Da indignação e da vergonha


Por cada crime contra a humanidade, a comunidade internacional anuncia que estas coisas não podem voltar a acontecer. Mas elas repetem-se


A comunidade internacional, a ONU, a União Europeia e as principais organizações não governamentais reagem expressando regularmente a sua preocupação. Uma espécie de mantra que nos conduz a mente criando-nos a sensação, ainda que neste caso propositadamente falsa, de que o compromisso e envolvimento internacional está de facto no horizonte e na agenda.

É quase sempre assim. Por cada crime contra a humanidade, por cada desrespeito pelos mais básicos direitos do homem, por cada violação dos pilares fundacionais das nações livres, a comunidade internacional anuncia que estas coisas não podem voltar a acontecer. Mas o que é facto é voltam sempre a acontecer numa escalada de violência cada vez maior.

Foi assim, a titulo de exemplo, com o massacre de Srebrenica na Bósnia com o assassinato de mais de oito mil bósnios muçulmanos, foi assim no desastre no Ruanda e volta a ser assim na maior manifestação de desumanidade que temos assistido na Síria nestes já longos seis anos de guerra civil.

A ascensão de al-Assad ao poder transformou aquele território num palco infernal de violações permanentes contra todos os valores que fazem de nós Homens livres. As perseguições a ativistas políticos e de direitos humanos, a homens de leis, a jornalistas ou a bloggers assim como a morte de mais de onze mil prisioneiros políticos naquele regime, e que se tornaram conhecidas pelas fotos de “Caeser”, o polícia que as divulgou, são parte da confirmação desta nova espécie de tirania moderna que a titulo de um desígnio internacional de combate ao terrorismo e de um promíscuo relacionamento económico com o mundo livre ganham a aceitação, ou no limite a indiferença, das elites da comunidade internacional.

É evidente que o combate ao terrorismo é crucial. E deve ser feito numa lógica global e integrada – que não acontece completamente – face ao risco global que representa. Mas podem as Nações livres e democráticas combater o terrorismo branqueando as ações de outro terrorista? Não podem.

Esta encenação de libertação dos civis de Alepo no passado dia 16 não passou disso mesmo. De uma encenação. Bastaram 24 horas para que os relatos de bombardeamentos e explosões perto do circuito da caravana de cerca de trinta viaturas se fizessem ouvir.

O populismo de Assad, e dos seus apoiantes internacionais, as suas repugnantes ações não podem, com o pretexto de um falso combate ao terrorismo, servir de pretexto para validar a barbárie contra todos aqueles que veem com outros olhos o regime deste oftalmologista de profissão.

A inação da elite mundial perante a situação de Aleppo ou até mesmo a sua eventual reconquista não pode sob nenhuma perspetiva representar, como se tem descrito, um ponto de viragem.
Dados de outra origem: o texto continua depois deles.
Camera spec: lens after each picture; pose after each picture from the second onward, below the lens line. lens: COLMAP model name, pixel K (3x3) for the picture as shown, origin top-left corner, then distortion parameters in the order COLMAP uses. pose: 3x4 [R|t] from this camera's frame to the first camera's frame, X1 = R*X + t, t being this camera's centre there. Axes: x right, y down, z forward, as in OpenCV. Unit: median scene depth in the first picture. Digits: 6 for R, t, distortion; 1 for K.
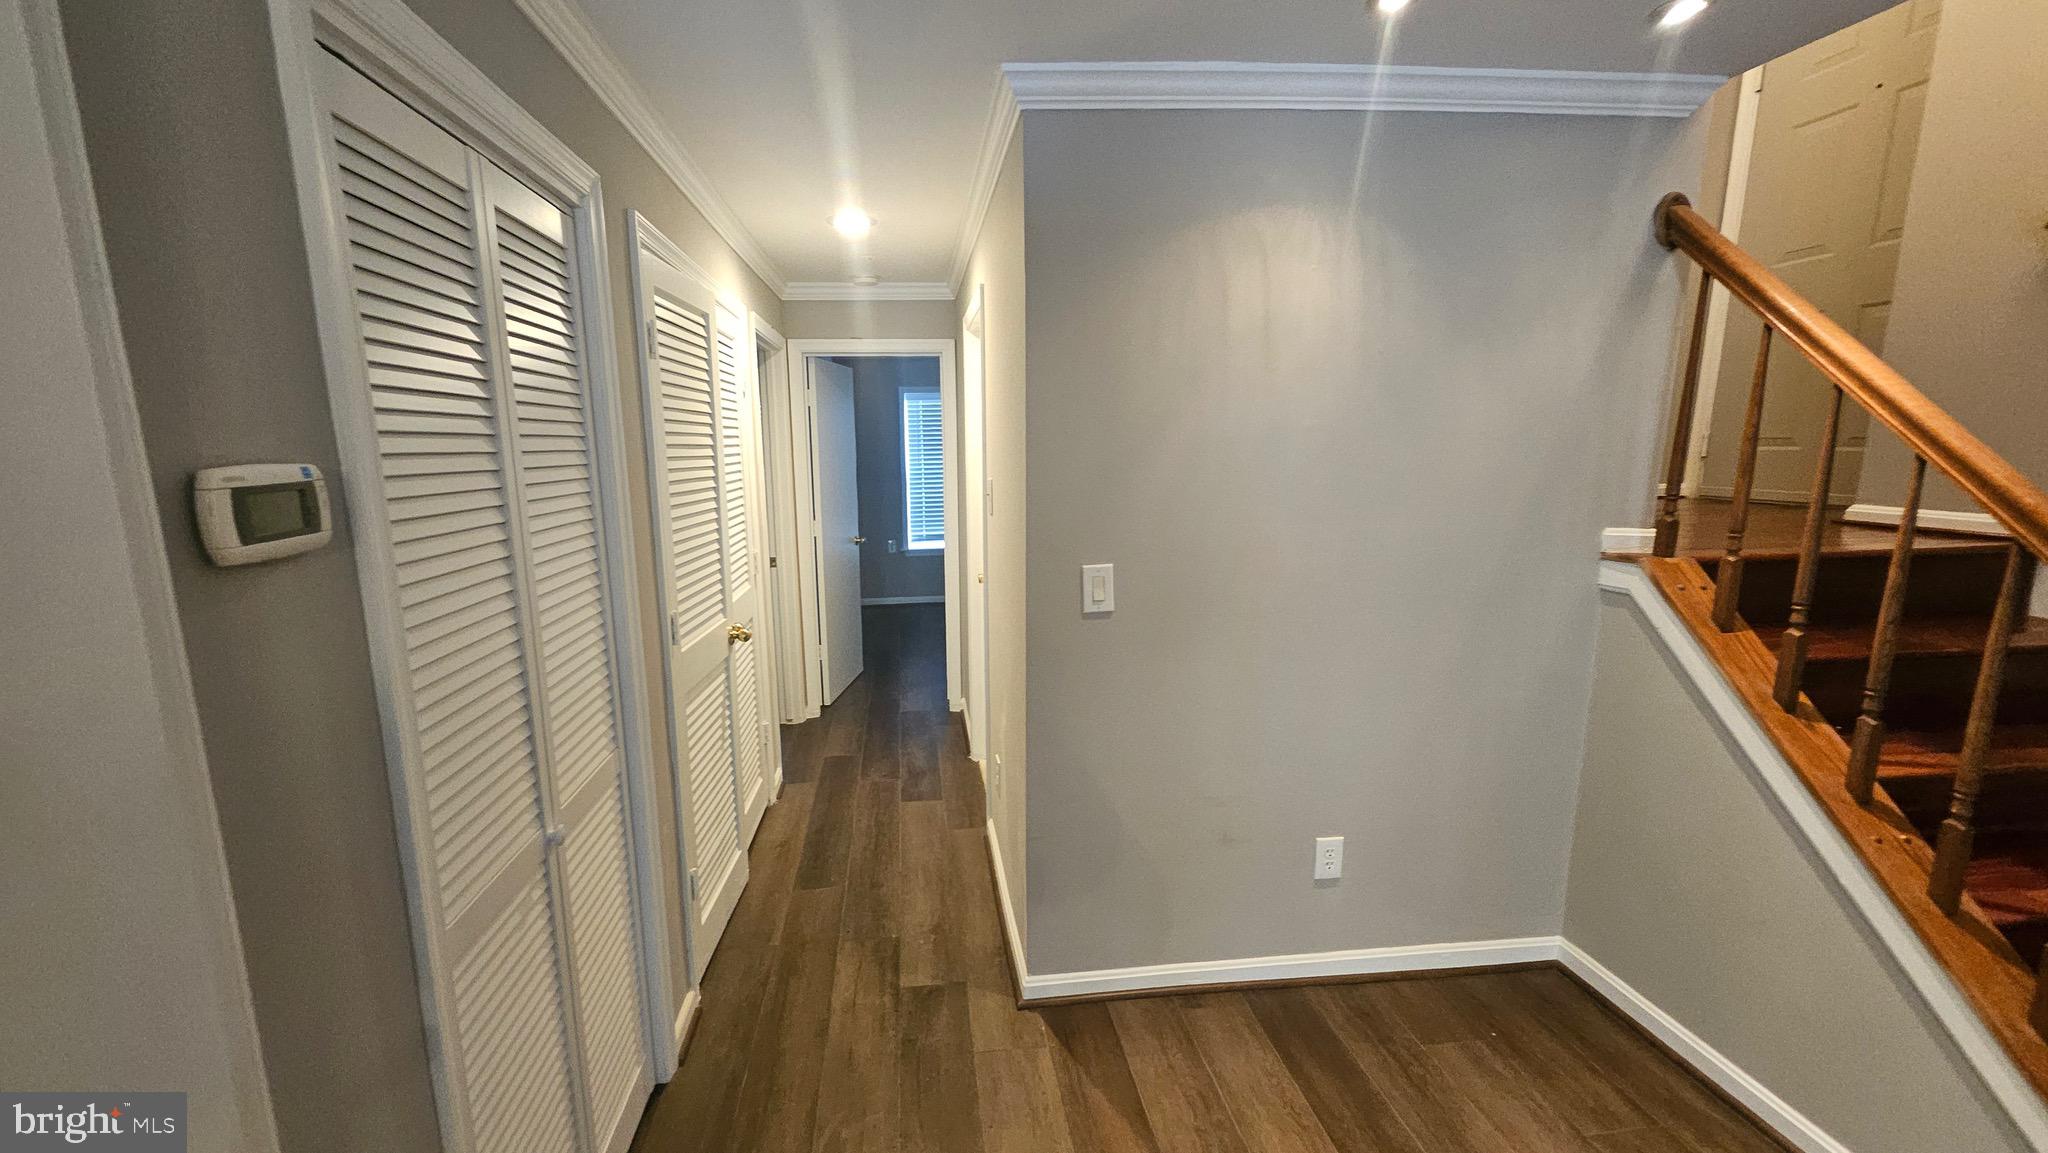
lens RADIAL K [[809.9, 0, 1017.9], [0, 809.9, 580.2], [0, 0, 1]] dist [0.008479, -0.001950]
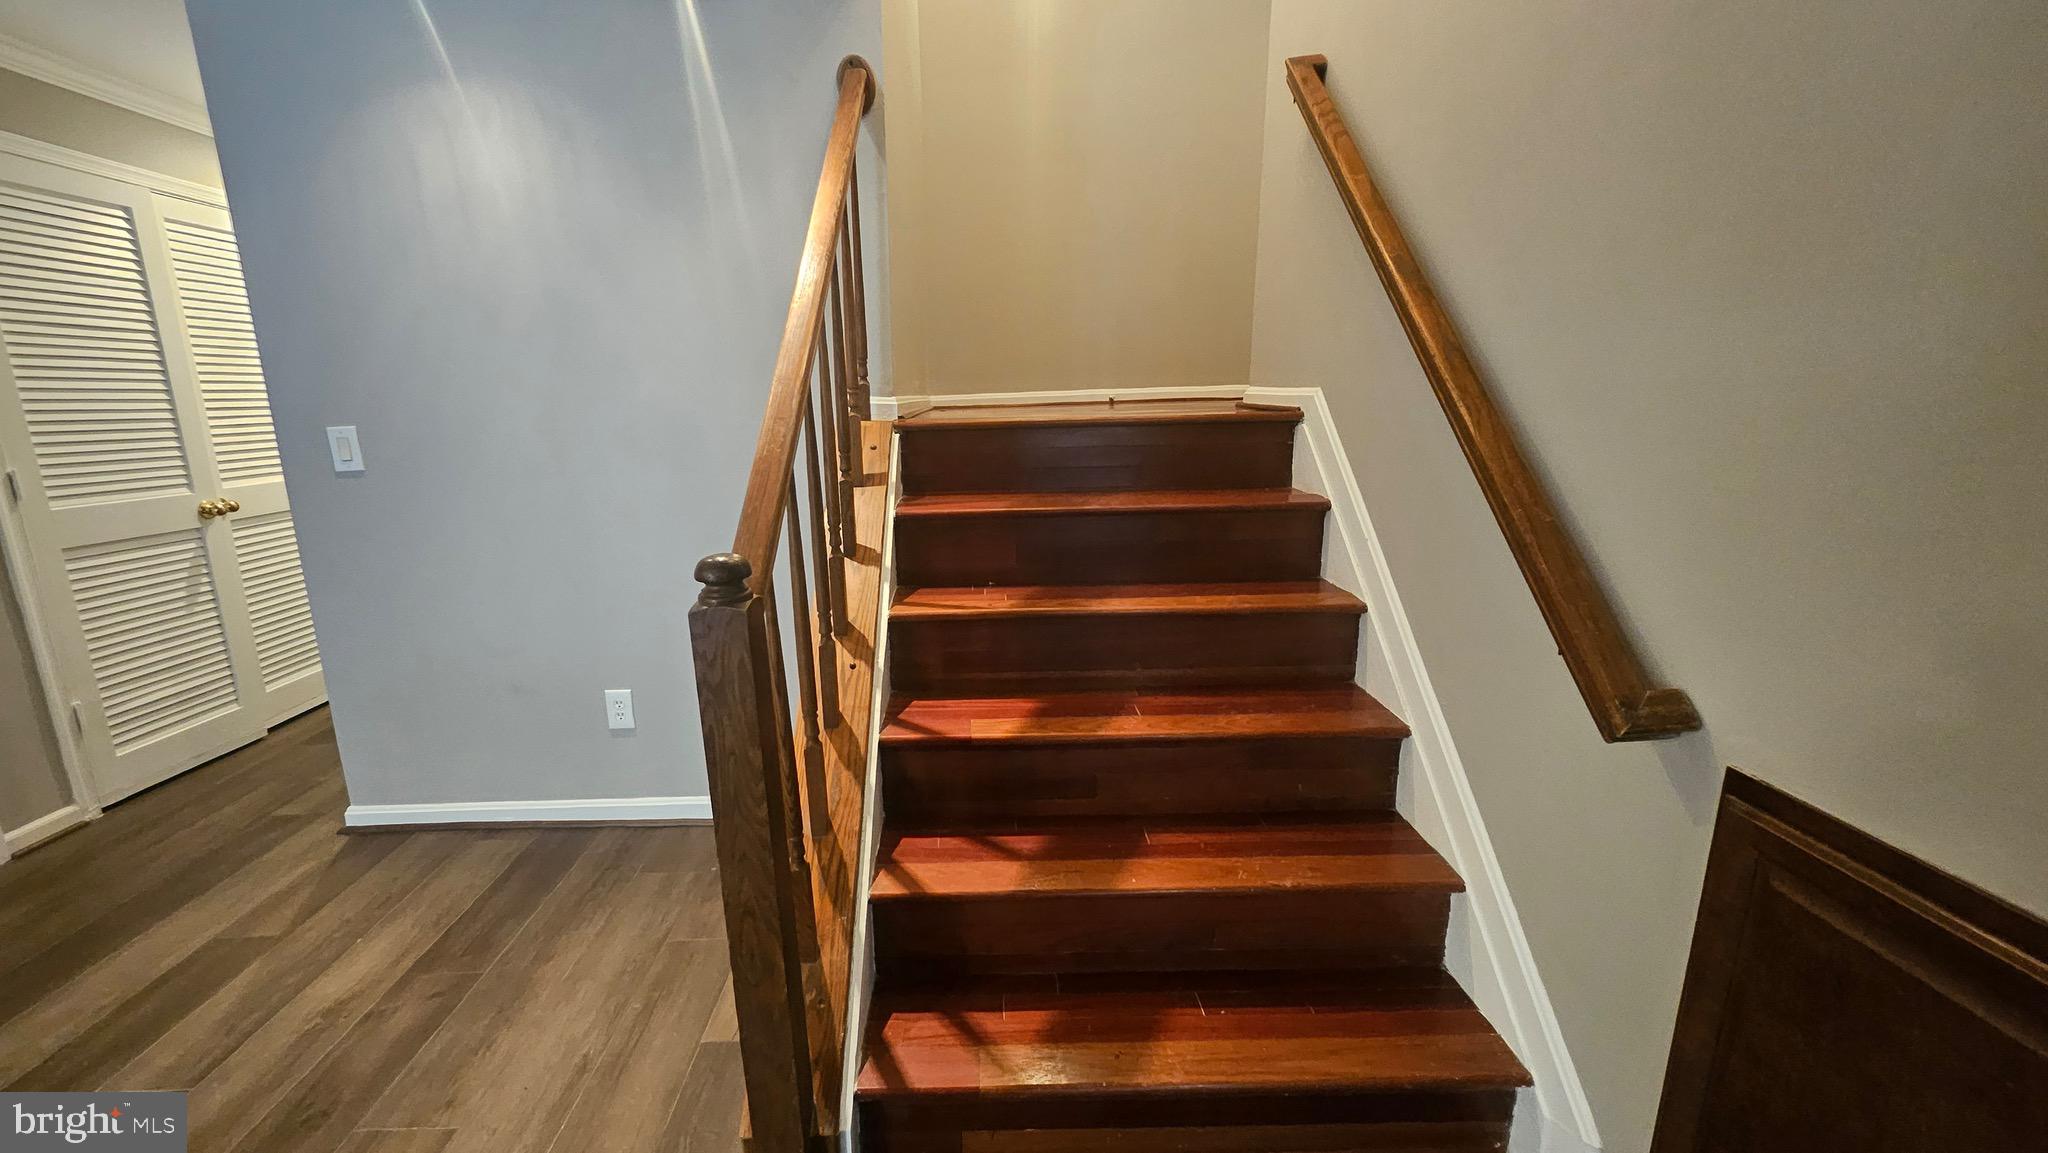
lens RADIAL K [[809.9, 0, 1025.4], [0, 809.9, 580.4], [0, 0, 1]] dist [0.008479, -0.001950]
pose [[0.995989, 0.014571, -0.088278, 1.103209], [-0.009696, 0.998417, 0.055407, 0.116291], [0.088945, -0.054329, 0.994554, -0.013003]]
Ela apenas abrirá uma nova etapa na matança levada a cabo pelo regime de Assad e das suas milícias estrangeiras.

O populismo não pode ser combatido com concessões, mas unicamente com os valores sociais conquistados e com duras penas para quem transgride sem perdão os valores que sustentam a tal comunidade internacional.

Lembremo-nos das várias imagens a que temos assistido da desumanização do conflito. Da destruição e da morte de uma população que desespera por um fim. Recordemos a imagem do menino Omran Daqneesh. Aquele menino resgatado dos escombros que de cara ensanguentada sentado numa ambulância se mantinha de olhar fixo em silêncio enquanto, com a sua pequena mão, limpava o sangue que lhe escorria pelo rosto.

Ninguém são e com o mínimo espirito de humanidade revisita estas imagens sem um profundo aperto no peito. Na verdade, são apenas homens, mulheres e crianças. Tal como nós ou os nossos filhos. O que se passa em Aleppo é insuportável de se olhar.

Mas essa é a questão. Omran, de olhar fixo e sangue no rosto, olha-nos bem nos olhos pedindo-nos a sua salvação. Pede-nos que olhemos para ele. Nós, distantes e protegidos, não fizemos nada para ajudar. O mínimo que deveríamos fazer é voltar a olhar. Olhar vezes sem conta até nos insurgirmos definitivamente contra a inação do mundo perante aquele massacre.